Part I, entitled “Exorcising the Ghost in the Machine,” is made up of three chapters, all of which build a case against dualistic approaches to epistemology.  In chapter one, he sketches out the objectivist position, and then reviews some recent work in cognitive science that calls this position into question. Chapters two and three cover what Slingerland refers to as ‘postmodernism’. In the second, he demonstrates that the approach known as ‘postmodern’ is vibrant in today’s academy, and that it is in fact the ‘foundational’ theoretical dogma in most areas of the humanities. The third chapter attempts to finally put to rest postmodern epistemology and ontology, a move that he contends will remove the intellectual miasma in the academy today. He notes herein that linguistic and cultural constructivism is simply false.

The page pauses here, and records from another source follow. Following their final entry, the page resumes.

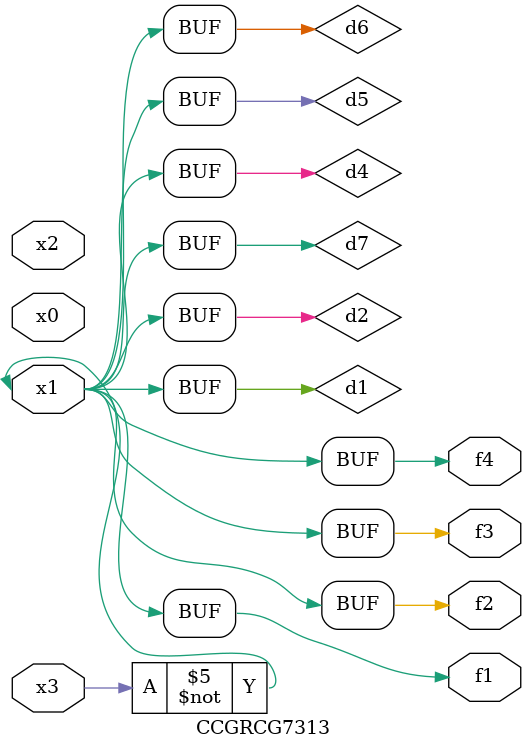
<source format=v>
module CCGRCG7313(
	input x0, x1, x2, x3,
	output f1, f2, f3, f4
);

	wire d1, d2, d3, d4, d5, d6, d7;

	not (d1, x3);
	buf (d2, x1);
	xnor (d3, d1, d2);
	nor (d4, d1);
	buf (d5, d1, d2);
	buf (d6, d4, d5);
	nand (d7, d4);
	assign f1 = d6;
	assign f2 = d7;
	assign f3 = d6;
	assign f4 = d6;
endmodule

</source>
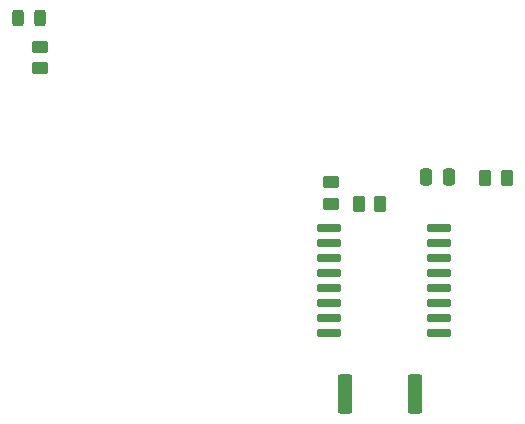
<source format=gbr>
%TF.GenerationSoftware,KiCad,Pcbnew,7.0.7*%
%TF.CreationDate,2023-09-13T14:30:02-04:00*%
%TF.ProjectId,Alim,416c696d-2e6b-4696-9361-645f70636258,rev?*%
%TF.SameCoordinates,Original*%
%TF.FileFunction,Paste,Top*%
%TF.FilePolarity,Positive*%
%FSLAX46Y46*%
G04 Gerber Fmt 4.6, Leading zero omitted, Abs format (unit mm)*
G04 Created by KiCad (PCBNEW 7.0.7) date 2023-09-13 14:30:02*
%MOMM*%
%LPD*%
G01*
G04 APERTURE LIST*
G04 Aperture macros list*
%AMRoundRect*
0 Rectangle with rounded corners*
0 $1 Rounding radius*
0 $2 $3 $4 $5 $6 $7 $8 $9 X,Y pos of 4 corners*
0 Add a 4 corners polygon primitive as box body*
4,1,4,$2,$3,$4,$5,$6,$7,$8,$9,$2,$3,0*
0 Add four circle primitives for the rounded corners*
1,1,$1+$1,$2,$3*
1,1,$1+$1,$4,$5*
1,1,$1+$1,$6,$7*
1,1,$1+$1,$8,$9*
0 Add four rect primitives between the rounded corners*
20,1,$1+$1,$2,$3,$4,$5,0*
20,1,$1+$1,$4,$5,$6,$7,0*
20,1,$1+$1,$6,$7,$8,$9,0*
20,1,$1+$1,$8,$9,$2,$3,0*%
G04 Aperture macros list end*
%ADD10RoundRect,0.250000X-0.450000X0.262500X-0.450000X-0.262500X0.450000X-0.262500X0.450000X0.262500X0*%
%ADD11RoundRect,0.250000X-0.250000X-0.475000X0.250000X-0.475000X0.250000X0.475000X-0.250000X0.475000X0*%
%ADD12RoundRect,0.250000X-0.262500X-0.450000X0.262500X-0.450000X0.262500X0.450000X-0.262500X0.450000X0*%
%ADD13RoundRect,0.250000X0.362500X1.425000X-0.362500X1.425000X-0.362500X-1.425000X0.362500X-1.425000X0*%
%ADD14RoundRect,0.250000X0.450000X-0.262500X0.450000X0.262500X-0.450000X0.262500X-0.450000X-0.262500X0*%
%ADD15RoundRect,0.243750X-0.243750X-0.456250X0.243750X-0.456250X0.243750X0.456250X-0.243750X0.456250X0*%
%ADD16RoundRect,0.030000X-0.970000X-0.270000X0.970000X-0.270000X0.970000X0.270000X-0.970000X0.270000X0*%
G04 APERTURE END LIST*
D10*
%TO.C,R5*%
X115770000Y-82257500D03*
X115770000Y-84082500D03*
%TD*%
D11*
%TO.C,C5*%
X148440000Y-93330000D03*
X150340000Y-93330000D03*
%TD*%
D12*
%TO.C,R1*%
X142717500Y-95550000D03*
X144542500Y-95550000D03*
%TD*%
D13*
%TO.C,R4*%
X147452500Y-111680000D03*
X141527500Y-111680000D03*
%TD*%
D14*
%TO.C,R2*%
X140350000Y-95545000D03*
X140350000Y-93720000D03*
%TD*%
D15*
%TO.C,D2*%
X113895000Y-79837500D03*
X115770000Y-79837500D03*
%TD*%
D12*
%TO.C,R3*%
X153417500Y-93390000D03*
X155242500Y-93390000D03*
%TD*%
D16*
%TO.C,U1*%
X140230000Y-97655000D03*
X140230000Y-98925000D03*
X140230000Y-100195000D03*
X140230000Y-101465000D03*
X140230000Y-102735000D03*
X140230000Y-104005000D03*
X140230000Y-105275000D03*
X140230000Y-106545000D03*
X149530000Y-106545000D03*
X149530000Y-105275000D03*
X149530000Y-104005000D03*
X149530000Y-102735000D03*
X149530000Y-101465000D03*
X149530000Y-100195000D03*
X149530000Y-98925000D03*
X149530000Y-97655000D03*
%TD*%
M02*

</source>
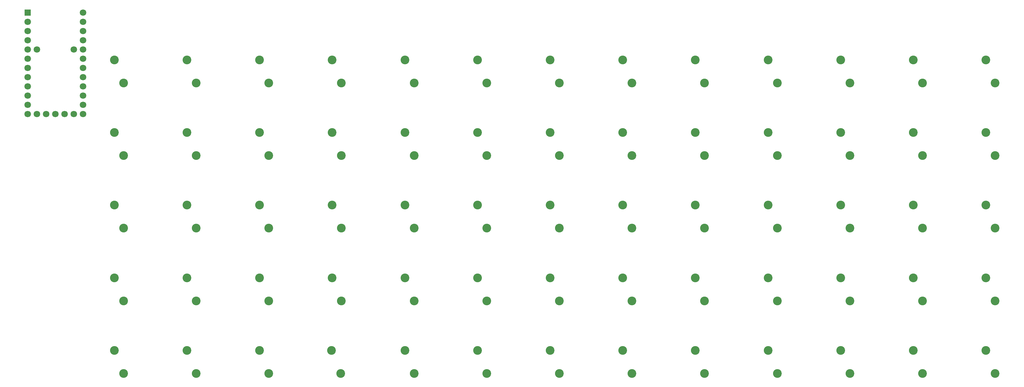
<source format=gts>
G04 ---------------------------- Layer name :TOP SOLDER LAYER*
G04 EasyEDA v5.4.12, Fri, 01 Jun 2018 01:53:27 GMT*
G04 b752a15d14d94793b98c049bcf485ef1*
G04 Gerber Generator version 0.2*
G04 Scale: 100 percent, Rotated: No, Reflected: No *
G04 Dimensions in millimeters *
G04 leading zeros omitted , absolute positions ,3 integer and 3 decimal *
%FSLAX33Y33*%
%MOMM*%
G90*
G71D02*

%ADD13C,2.403196*%
%ADD14C,1.803197*%
%ADD15R,1.803197X1.803197*%

%LPD*%
G54D13*
G01X36972Y83948D03*
G01X34432Y90298D03*
G01X56972Y83948D03*
G01X54432Y90298D03*
G01X76972Y83948D03*
G01X74432Y90298D03*
G01X96972Y83948D03*
G01X94432Y90298D03*
G01X116972Y83948D03*
G01X114432Y90298D03*
G01X136972Y83948D03*
G01X134432Y90298D03*
G01X156972Y83948D03*
G01X154432Y90298D03*
G01X176971Y83948D03*
G01X174431Y90298D03*
G01X196971Y83948D03*
G01X194431Y90298D03*
G01X216971Y83948D03*
G01X214431Y90298D03*
G01X236971Y83948D03*
G01X234431Y90298D03*
G01X256971Y83948D03*
G01X254431Y90298D03*
G01X276971Y83948D03*
G01X274431Y90298D03*
G01X36972Y63948D03*
G01X34432Y70298D03*
G01X56972Y63948D03*
G01X54432Y70298D03*
G01X76972Y63948D03*
G01X74432Y70298D03*
G01X96972Y63948D03*
G01X94432Y70298D03*
G01X116972Y63948D03*
G01X114432Y70298D03*
G01X136972Y63948D03*
G01X134432Y70298D03*
G01X156972Y63948D03*
G01X154432Y70298D03*
G01X176971Y63948D03*
G01X174431Y70298D03*
G01X196971Y63948D03*
G01X194431Y70298D03*
G01X216971Y63948D03*
G01X214431Y70298D03*
G01X236971Y63948D03*
G01X234431Y70298D03*
G01X256971Y63948D03*
G01X254431Y70298D03*
G01X276971Y63948D03*
G01X274431Y70298D03*
G01X36972Y43948D03*
G01X34432Y50298D03*
G01X56972Y43948D03*
G01X54432Y50298D03*
G01X76972Y43948D03*
G01X74432Y50298D03*
G01X96972Y43948D03*
G01X94432Y50298D03*
G01X116972Y43948D03*
G01X114432Y50298D03*
G01X136972Y43948D03*
G01X134432Y50298D03*
G01X156972Y43948D03*
G01X154432Y50298D03*
G01X176971Y43948D03*
G01X174431Y50298D03*
G01X196971Y43948D03*
G01X194431Y50298D03*
G01X216971Y43948D03*
G01X214431Y50298D03*
G01X236971Y43948D03*
G01X234431Y50298D03*
G01X256971Y43948D03*
G01X254431Y50298D03*
G01X276971Y43948D03*
G01X274431Y50298D03*
G01X36972Y23948D03*
G01X34432Y30298D03*
G01X56972Y23948D03*
G01X54432Y30298D03*
G01X76972Y23948D03*
G01X74432Y30298D03*
G01X96972Y23948D03*
G01X94432Y30298D03*
G01X116972Y23948D03*
G01X114432Y30298D03*
G01X136972Y23948D03*
G01X134432Y30298D03*
G01X156972Y23948D03*
G01X154432Y30298D03*
G01X176971Y23948D03*
G01X174431Y30298D03*
G01X196971Y23948D03*
G01X194431Y30298D03*
G01X216971Y23948D03*
G01X214431Y30298D03*
G01X236971Y23948D03*
G01X234431Y30298D03*
G01X256971Y23948D03*
G01X254431Y30298D03*
G01X276971Y23948D03*
G01X274431Y30298D03*
G01X36972Y3948D03*
G01X34432Y10298D03*
G01X56972Y3948D03*
G01X54432Y10298D03*
G01X76972Y3948D03*
G01X74432Y10298D03*
G01X96766Y3948D03*
G01X94226Y10298D03*
G01X116972Y3948D03*
G01X114432Y10298D03*
G01X136972Y3948D03*
G01X134432Y10298D03*
G01X156972Y3948D03*
G01X154432Y10298D03*
G01X176971Y3948D03*
G01X174431Y10298D03*
G01X196971Y3948D03*
G01X194431Y10298D03*
G01X216971Y3948D03*
G01X214431Y10298D03*
G01X236971Y3948D03*
G01X234431Y10298D03*
G01X256971Y3948D03*
G01X254431Y10298D03*
G01X276971Y3948D03*
G01X274431Y10298D03*
G54D14*
G01X25819Y103371D03*
G01X25819Y100831D03*
G01X25819Y98291D03*
G01X25819Y95751D03*
G01X25819Y93211D03*
G01X25819Y88131D03*
G01X25819Y90671D03*
G01X25819Y85591D03*
G01X25819Y83051D03*
G01X25819Y80511D03*
G01X25819Y75431D03*
G01X25819Y77971D03*
G54D15*
G01X10579Y103371D03*
G54D14*
G01X10579Y100831D03*
G01X10579Y98291D03*
G01X10579Y95751D03*
G01X10579Y93211D03*
G01X10579Y88131D03*
G01X10579Y90671D03*
G01X10579Y85591D03*
G01X10579Y83051D03*
G01X10579Y80511D03*
G01X10579Y75431D03*
G01X10579Y77971D03*
G01X13119Y75431D03*
G01X15659Y75431D03*
G01X18199Y75431D03*
G01X20739Y75431D03*
G01X23279Y75431D03*
G01X13119Y93211D03*
G01X23279Y93211D03*
M00*
M02*

</source>
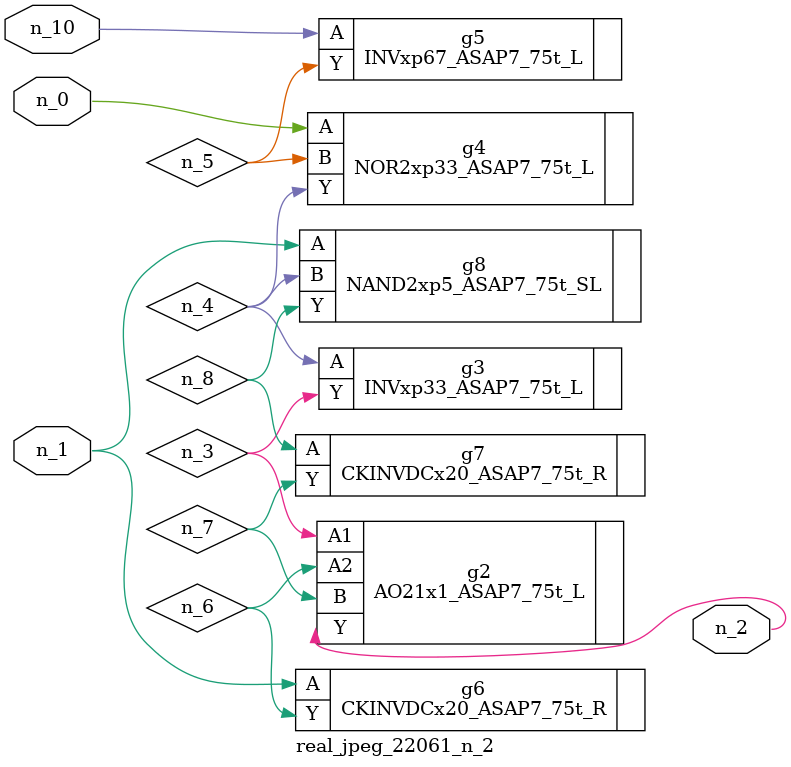
<source format=v>
module real_jpeg_22061_n_2 (n_1, n_10, n_0, n_2);

input n_1;
input n_10;
input n_0;

output n_2;

wire n_5;
wire n_4;
wire n_8;
wire n_6;
wire n_7;
wire n_3;

NOR2xp33_ASAP7_75t_L g4 ( 
.A(n_0),
.B(n_5),
.Y(n_4)
);

CKINVDCx20_ASAP7_75t_R g6 ( 
.A(n_1),
.Y(n_6)
);

NAND2xp5_ASAP7_75t_SL g8 ( 
.A(n_1),
.B(n_4),
.Y(n_8)
);

AO21x1_ASAP7_75t_L g2 ( 
.A1(n_3),
.A2(n_6),
.B(n_7),
.Y(n_2)
);

INVxp33_ASAP7_75t_L g3 ( 
.A(n_4),
.Y(n_3)
);

CKINVDCx20_ASAP7_75t_R g7 ( 
.A(n_8),
.Y(n_7)
);

INVxp67_ASAP7_75t_L g5 ( 
.A(n_10),
.Y(n_5)
);


endmodule
</source>
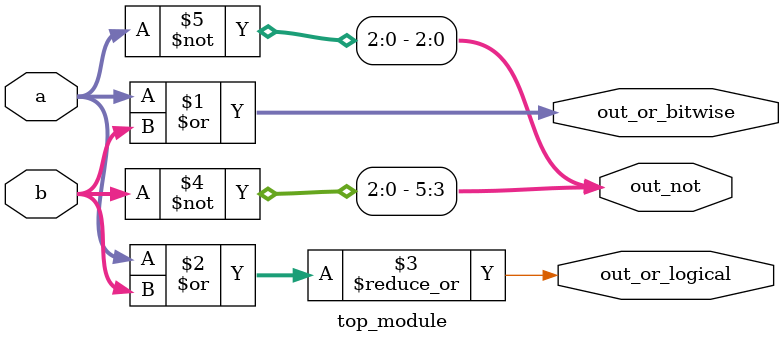
<source format=sv>
module top_module(
    input [2:0] a, 
    input [2:0] b, 
    output [2:0] out_or_bitwise,
    output out_or_logical,
    output [5:0] out_not
);

    // Bitwise OR of the two 3-bit vectors
    assign out_or_bitwise = a | b;
    
    // Logical OR of the two 3-bit vectors
    assign out_or_logical = |(a | b);
    
    // Inverse (NOT) of both vectors
    assign out_not[5:3] = ~b;
    assign out_not[2:0] = ~a;

endmodule

</source>
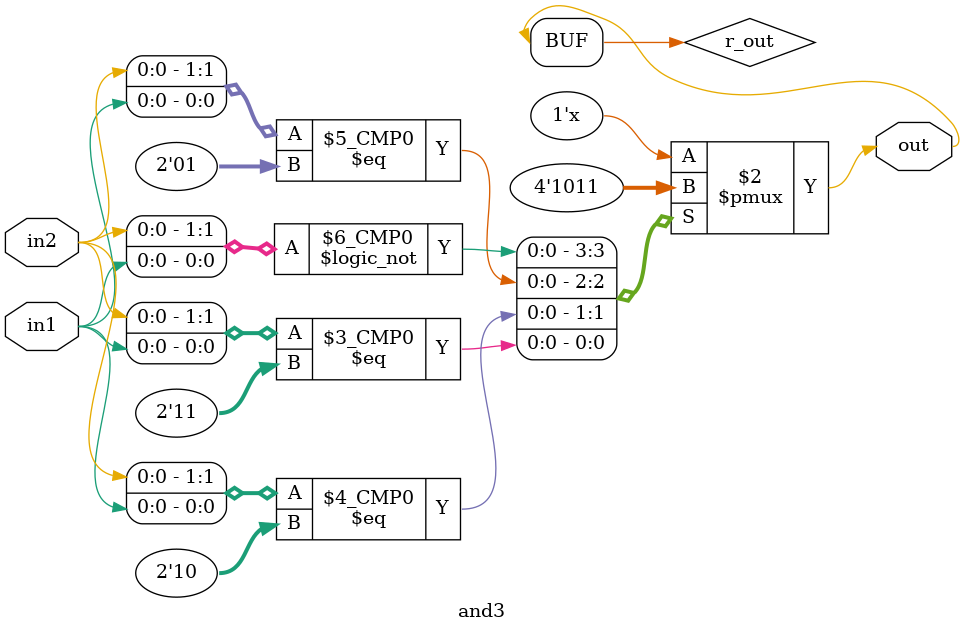
<source format=v>

module and3(output out, input in1, in2);
  reg r_out;
  assign out = r_out;
  always@(in1, in2)
    begin
      case({in2,in1})
        0: out = 1;
        1: out = 0;
        2: out = 1;
        3: out = 1;
        //4: out = 1;
        //5: out = 0;
        //6: out = 1;
        //7: out = 0;
        default: out = 0;
      endcase
    end
endmodule
</source>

The second part of the book, “Embodying Culture,” is composed of a singular chapter. It explicates how a shared embodied mind could produce the sort of cultural variety that is the single most salient phenomena to humanists. The bulk of this chapter is devoted to voluntary, temporary, and partial synaethesia, that is, metaphor, analogy, and metaphoric blends. This chapter concludes with a discussion of how culture and language shape the human mind. Slingerland presents the attempts of various philosophers and philosophers of science to formulate a pragmatic model of empirical inquiry, one that acknowledges its embeddedness, in the third part, which is entitled “Defending Vertical Integration.” In chapter five, he asserts that embodied realism can provide us with a coherent account of the status of natural scientific claims, and that it is a middle ground, of sorts, between traditional objectivism and postmodern relativism. Slingerland confronts “Darwin’s Dangerous Idea” in chapter six, noting that whereas the physicalist position may be disturbing, there does not appear to be any viable alternatives to it at present. It is in response to this chapter that I offer my single criticism of this title: it should have incorporated more discussion regarding emergence, for it is in fact a viable alternative to physicalist reductionism.

As per the author, this title is intended principally for his colleagues in the humanities to see points of contact between their own work and the research coming out of the cognitive and biological sciences, as well as how an ‘embodied’ view of the person somewhat belies the dualistic model of the self that informs most of the work done in the humanities (xiv). This title is not only useful for a very broad academic audience, however, but also for interested general readers. In sum, it addresses the particular concerns of humanists and provides non-specialists with a helpful introduction to cognitive science. It is essentially a constructive and coherent response, one that is empirically responsible, to objectivist and postmodernist approaches to the study of culture, a response that also posits what humanists might gain from dialogue with the natural sciences. Not only this, however, but Slingerland also asserts that humanists have much to contribute to the study of natural science. Notably, the title includes a bibliography for further reading regarding “Embodying Culture,” and a useful index.  This book should be read by those interested in interdisciplinary reflection between the sciences and the humanities.